▶ [Task goal]
Pick out all lines with the word "browns" from the records that follow.

Exercise data Block Start

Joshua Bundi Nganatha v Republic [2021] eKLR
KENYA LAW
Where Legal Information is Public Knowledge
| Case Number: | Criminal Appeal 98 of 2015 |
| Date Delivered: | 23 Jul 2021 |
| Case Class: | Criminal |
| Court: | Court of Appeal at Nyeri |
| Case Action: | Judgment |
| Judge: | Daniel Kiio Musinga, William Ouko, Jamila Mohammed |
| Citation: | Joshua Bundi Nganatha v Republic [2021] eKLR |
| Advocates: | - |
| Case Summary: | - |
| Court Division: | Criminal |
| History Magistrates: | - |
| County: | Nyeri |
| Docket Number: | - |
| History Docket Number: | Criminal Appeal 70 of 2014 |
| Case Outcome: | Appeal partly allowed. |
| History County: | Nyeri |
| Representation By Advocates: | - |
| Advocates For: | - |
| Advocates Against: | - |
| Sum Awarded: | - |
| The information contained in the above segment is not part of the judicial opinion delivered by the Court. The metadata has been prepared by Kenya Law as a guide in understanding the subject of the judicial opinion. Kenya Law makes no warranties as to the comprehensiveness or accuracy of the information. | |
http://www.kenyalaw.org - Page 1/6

Exercise data Block End
Exercise data Block Start

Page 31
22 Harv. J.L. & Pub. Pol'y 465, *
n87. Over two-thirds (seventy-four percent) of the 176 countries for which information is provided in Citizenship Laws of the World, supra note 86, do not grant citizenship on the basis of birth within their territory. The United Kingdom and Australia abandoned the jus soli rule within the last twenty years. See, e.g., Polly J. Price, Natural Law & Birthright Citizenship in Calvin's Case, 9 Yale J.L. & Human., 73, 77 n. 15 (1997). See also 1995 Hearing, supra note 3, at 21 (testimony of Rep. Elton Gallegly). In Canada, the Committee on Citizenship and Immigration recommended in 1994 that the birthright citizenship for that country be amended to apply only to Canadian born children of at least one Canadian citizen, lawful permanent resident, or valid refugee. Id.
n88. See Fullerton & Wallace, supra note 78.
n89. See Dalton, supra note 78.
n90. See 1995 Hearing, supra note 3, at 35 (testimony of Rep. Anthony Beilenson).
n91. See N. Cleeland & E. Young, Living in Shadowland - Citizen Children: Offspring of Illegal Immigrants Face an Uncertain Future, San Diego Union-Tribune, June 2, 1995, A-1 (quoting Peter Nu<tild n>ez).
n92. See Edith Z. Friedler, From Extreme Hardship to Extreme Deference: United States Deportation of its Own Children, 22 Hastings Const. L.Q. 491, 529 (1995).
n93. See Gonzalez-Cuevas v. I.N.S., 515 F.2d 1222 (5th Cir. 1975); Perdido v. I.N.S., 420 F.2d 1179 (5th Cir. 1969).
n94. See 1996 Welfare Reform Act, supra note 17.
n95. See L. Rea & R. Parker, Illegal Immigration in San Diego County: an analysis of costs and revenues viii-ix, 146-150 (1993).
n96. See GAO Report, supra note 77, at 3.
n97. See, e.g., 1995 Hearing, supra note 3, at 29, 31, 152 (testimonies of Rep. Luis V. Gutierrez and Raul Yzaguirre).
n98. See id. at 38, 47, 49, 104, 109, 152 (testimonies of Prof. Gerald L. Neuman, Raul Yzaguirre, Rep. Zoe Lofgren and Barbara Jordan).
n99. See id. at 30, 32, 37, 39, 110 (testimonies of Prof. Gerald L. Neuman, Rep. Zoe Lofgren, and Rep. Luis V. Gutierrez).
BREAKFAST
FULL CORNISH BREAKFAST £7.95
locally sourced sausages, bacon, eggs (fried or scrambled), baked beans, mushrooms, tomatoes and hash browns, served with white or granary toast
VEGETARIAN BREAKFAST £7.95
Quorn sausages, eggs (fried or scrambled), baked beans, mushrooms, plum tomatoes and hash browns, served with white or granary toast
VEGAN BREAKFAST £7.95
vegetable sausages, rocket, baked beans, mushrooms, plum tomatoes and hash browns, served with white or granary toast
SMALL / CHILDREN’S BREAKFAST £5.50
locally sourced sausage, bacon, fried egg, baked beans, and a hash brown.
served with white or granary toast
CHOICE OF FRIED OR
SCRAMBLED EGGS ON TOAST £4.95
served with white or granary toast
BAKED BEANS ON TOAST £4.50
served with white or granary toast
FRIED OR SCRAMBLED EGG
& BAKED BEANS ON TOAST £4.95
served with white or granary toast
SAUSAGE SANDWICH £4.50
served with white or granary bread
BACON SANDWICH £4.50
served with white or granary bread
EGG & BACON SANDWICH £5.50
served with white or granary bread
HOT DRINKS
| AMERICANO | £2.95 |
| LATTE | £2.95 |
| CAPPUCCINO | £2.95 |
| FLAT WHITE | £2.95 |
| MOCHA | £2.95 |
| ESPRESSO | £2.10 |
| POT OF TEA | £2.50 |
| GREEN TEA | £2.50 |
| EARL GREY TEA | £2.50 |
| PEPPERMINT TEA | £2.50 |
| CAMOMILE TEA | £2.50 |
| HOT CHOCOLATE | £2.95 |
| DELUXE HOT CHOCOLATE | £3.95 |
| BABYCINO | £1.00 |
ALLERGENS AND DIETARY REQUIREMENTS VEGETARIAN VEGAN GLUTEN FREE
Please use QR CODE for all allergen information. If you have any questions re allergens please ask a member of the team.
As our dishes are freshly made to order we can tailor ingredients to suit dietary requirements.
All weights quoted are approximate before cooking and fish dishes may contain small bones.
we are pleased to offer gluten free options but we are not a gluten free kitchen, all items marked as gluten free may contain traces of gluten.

Exercise data Block End

▶ [Expected answer]
locally sourced sausages, bacon, eggs (fried or scrambled), baked beans, mushrooms, tomatoes and hash browns, served with white or granary toast
Quorn sausages, eggs (fried or scrambled), baked beans, mushrooms, plum tomatoes and hash browns, served with white or granary toast
vegetable sausages, rocket, baked beans, mushrooms, plum tomatoes and hash browns, served with white or granary toast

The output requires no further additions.